Page:Revue des Deux Mondes - 1914 - tome 21.djvu/325

La bibliothèque libre.
Le texte de cette page a été corrigé et est conforme au fac-similé.

Et puis, pourquoi ne pas le reconnaître ? Brazza fut lui-même séduit par cette illusion très belle de la pénétration pacifique, à laquelle son grand cœur devait s’abandonner. Il n’eût pu la réaliser que si tous les agens du Congo avaient possédé le même ascendant que lui sur les indigènes. Les hommes doués de ce pouvoir sont rares et l’occupation du bas Congo demeura limitée à celle de l’étroit sentier qui relie Loango à Brazzaville. Les quelques postes semés sur cette route ne connaissant rien des pays environnans, la base d’action vers le Nord se trouva réduite à un point, au port de débarquement, à Loango. A mesure que l’œuvre de Brazza grandit, s’étendit sur la Sangha, monta vers l’Oubangui, cette base eut à supporter un poids de plus en plus lourd ; un jour vint où elle fléchit.

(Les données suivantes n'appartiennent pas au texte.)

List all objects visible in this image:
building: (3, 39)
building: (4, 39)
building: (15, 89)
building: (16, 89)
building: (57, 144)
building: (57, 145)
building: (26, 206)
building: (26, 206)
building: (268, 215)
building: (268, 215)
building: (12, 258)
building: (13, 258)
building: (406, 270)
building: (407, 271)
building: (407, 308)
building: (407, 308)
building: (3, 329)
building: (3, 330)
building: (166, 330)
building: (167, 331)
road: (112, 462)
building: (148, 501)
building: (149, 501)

Brazza n’en reste pas moins celui dont le nom plane sur toute l’Afrique équatoriale, le héros légendaire du Congo, le rival de Stanley ; celui qui fut vraiment le paladin de l’Afrique.

Il fut ce paladin, car il n’avait pas seulement la volonté de conquérir un empire, il accomplissait en même temps une mission d’humanité. En lui s’incarnait le justicier des légendes, toujours prêt à tirer son épée pour défendre le faible et l’opprimé, et cette terre des noirs, cette terre d’esclavage où chaque chef un peu puissant devient un tyran, devait l’attirer.

Quels glorieux rêves emplissaient son âme ! Libérer des peuples, les arracher à la servitude, et les donner à la France !

Il était de ceux qui se sentent des ailes et veulent sortir de la prison où la vie commune les a enfermés ; cœurs ardens, enthousiastes, épris du péril ; cerveaux lumineux d’où se dégage en même temps la bonté, la pitié, le pardon, et qui aspirent à répandre l’espérance, la joie et l’amour. Chimères peut-être ? Mais admirables chimères. Celui qui en a réalisé quelques-unes peut s’endormir heureux.

Paladin, Brazza a erré sous le soleil, sous les tornades, insensible à la fatigue, inaccessible à la peur et au découragement ; les indigènes, en le voyant passer, la face émaciée et pâle, éclairée par des yeux noirs profonds, d’une intelligence et d’une acuité incomparables, s’inclinaient devant l’homme qui se présentait à eux presque sans défense, et qui, pareil au prophète, la tête haute semblant voir par l’esprit et par l’âme, paraissait appeler à lui ses rêves du haut des cieux.